WORK REQUEST -> Starting at the top line, print the entries below exactly as they are and skip every picture.

PROVIDED RECORDS ->
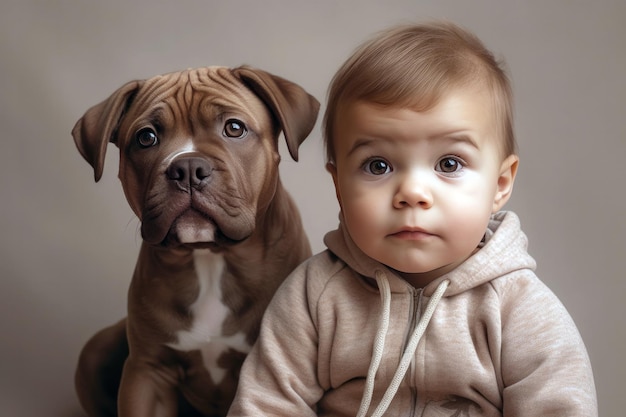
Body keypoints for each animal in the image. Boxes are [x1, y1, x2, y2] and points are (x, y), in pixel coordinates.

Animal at [70, 66, 320, 414]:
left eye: (234, 128)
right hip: (94, 351)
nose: (187, 167)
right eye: (146, 137)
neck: (210, 257)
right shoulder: (148, 372)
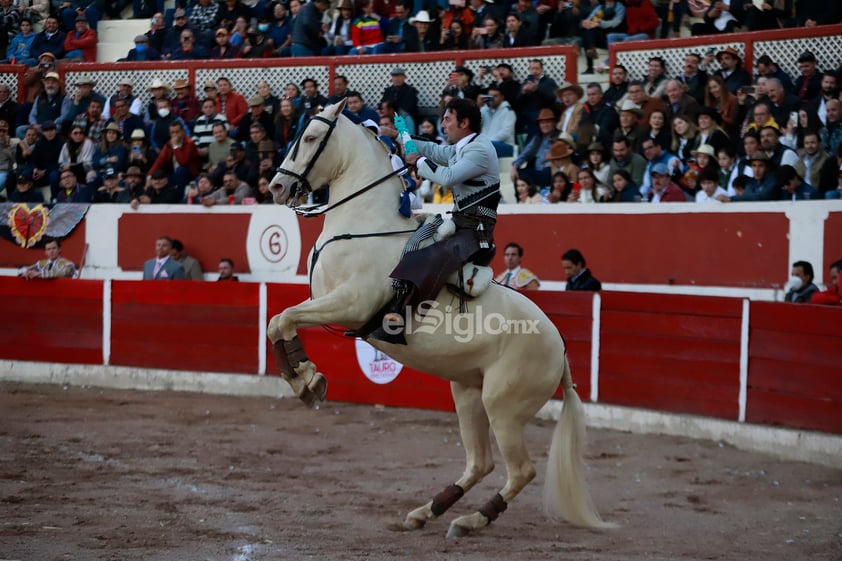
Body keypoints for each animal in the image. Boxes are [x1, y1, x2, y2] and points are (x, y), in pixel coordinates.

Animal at [266, 100, 608, 540]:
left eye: (309, 137)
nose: (276, 187)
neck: (365, 226)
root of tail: (561, 348)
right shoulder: (323, 299)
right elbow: (278, 320)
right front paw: (305, 379)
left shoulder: (350, 304)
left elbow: (283, 319)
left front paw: (309, 381)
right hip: (466, 392)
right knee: (481, 462)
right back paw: (427, 511)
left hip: (503, 406)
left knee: (521, 470)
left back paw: (470, 520)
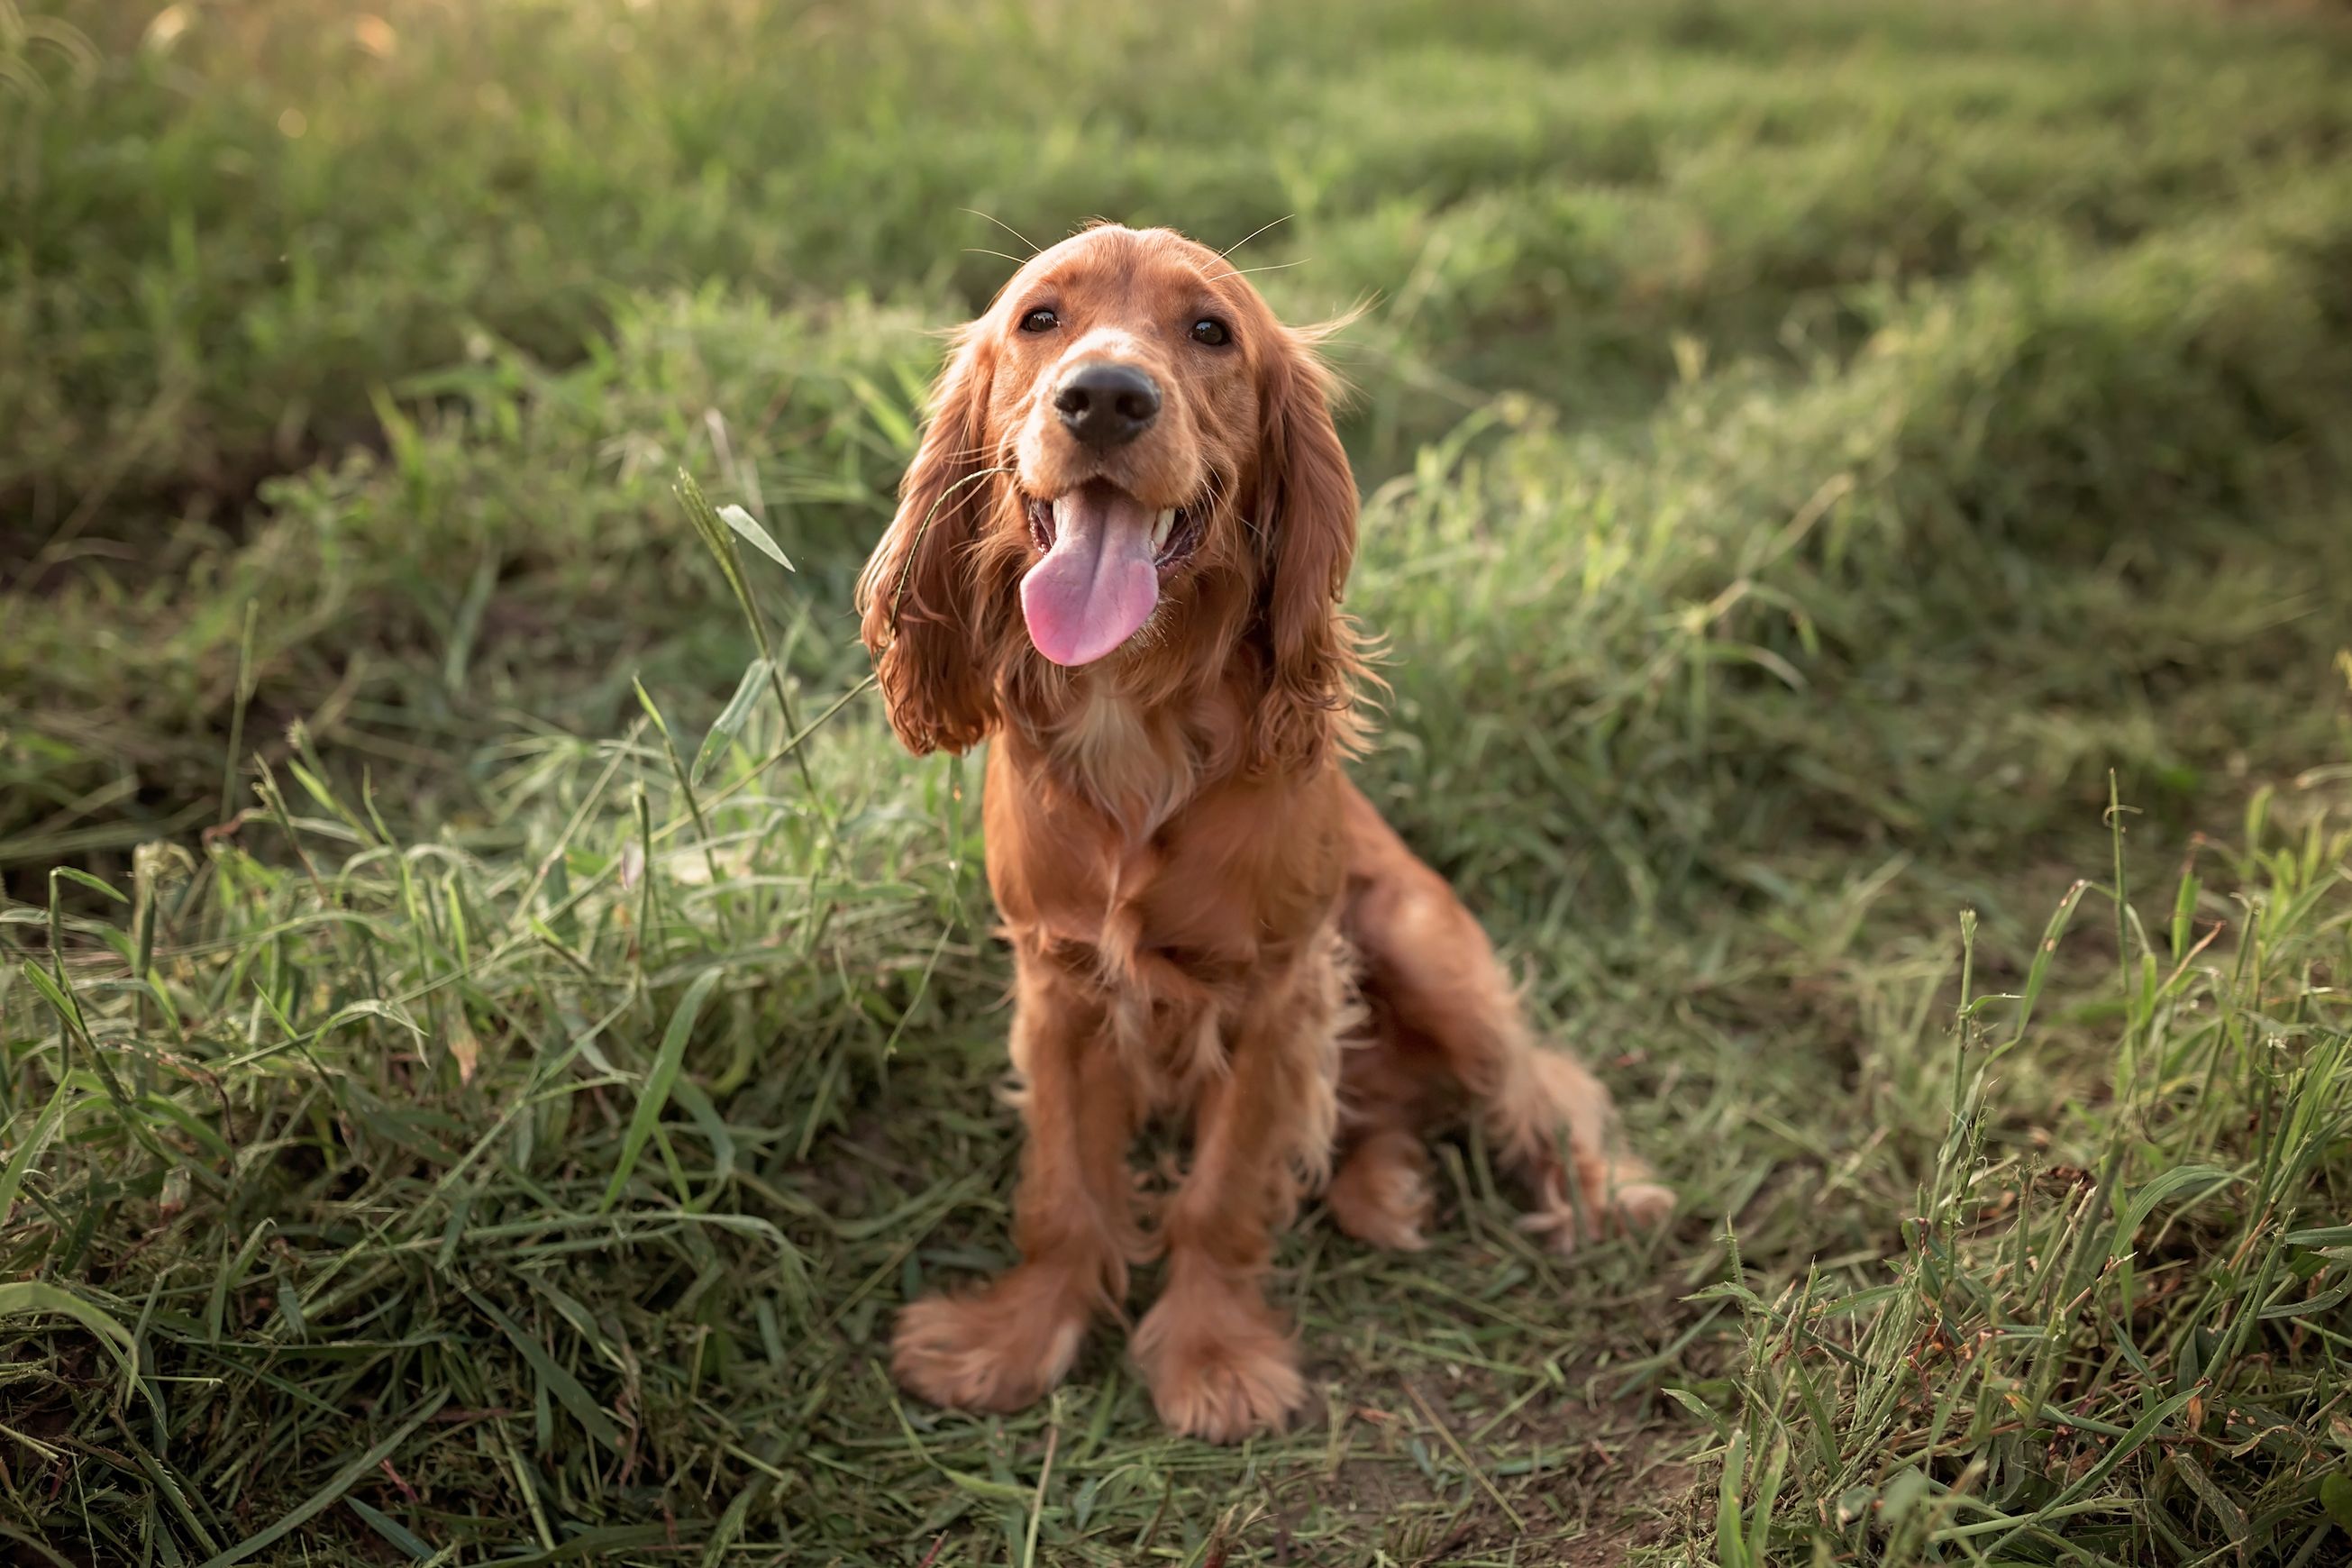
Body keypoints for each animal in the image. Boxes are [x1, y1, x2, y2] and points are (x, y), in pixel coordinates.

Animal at [856, 223, 1664, 1447]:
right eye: (1039, 319)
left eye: (1209, 331)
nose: (1105, 397)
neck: (1133, 720)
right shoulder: (1058, 988)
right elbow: (1063, 1189)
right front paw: (1014, 1341)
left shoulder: (1276, 995)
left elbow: (1224, 1194)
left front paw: (1213, 1359)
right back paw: (1388, 1186)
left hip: (1429, 955)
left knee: (1540, 1083)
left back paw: (1600, 1192)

TASK RESPONSE ->
Body keypoints for each animal in the image. Boxes are [x1, y1, x2, y2] and points are (x, y), in pixel coordinates.

Animal at [70, 66, 320, 414]:
left eye: (234, 128)
right hip: (94, 351)
nose: (187, 167)
right eye: (146, 137)
neck: (210, 257)
right shoulder: (148, 372)
Body keypoints for each animal in the image. Boxes are [x1, y1, x2, y2] and points are (x, y), in pixel coordinates.

Animal at [266, 100, 608, 540]:
left eye: (309, 137)
nose: (276, 187)
neck: (365, 226)
root of tail: (561, 348)
right shoulder: (323, 299)
right elbow: (278, 320)
right front paw: (305, 379)
left shoulder: (350, 304)
left elbow: (283, 319)
left front paw: (309, 381)
right hip: (466, 392)
right knee: (481, 462)
right back paw: (427, 511)
left hip: (503, 406)
left knee: (521, 470)
left back paw: (470, 520)
Body keypoints for each animal in the image. Boxes are [x1, y1, x2, y2] and points are (x, y), in pixel coordinates.

Animal at [856, 223, 1664, 1447]:
right eye: (1039, 319)
left eye: (1209, 331)
nose: (1105, 397)
neck: (1133, 720)
right shoulder: (1058, 988)
right elbow: (1063, 1189)
right front paw: (1014, 1341)
left shoulder: (1276, 995)
left elbow: (1224, 1194)
left front paw: (1213, 1359)
right back paw: (1388, 1186)
left hip: (1429, 955)
left knee: (1540, 1083)
left back paw: (1600, 1192)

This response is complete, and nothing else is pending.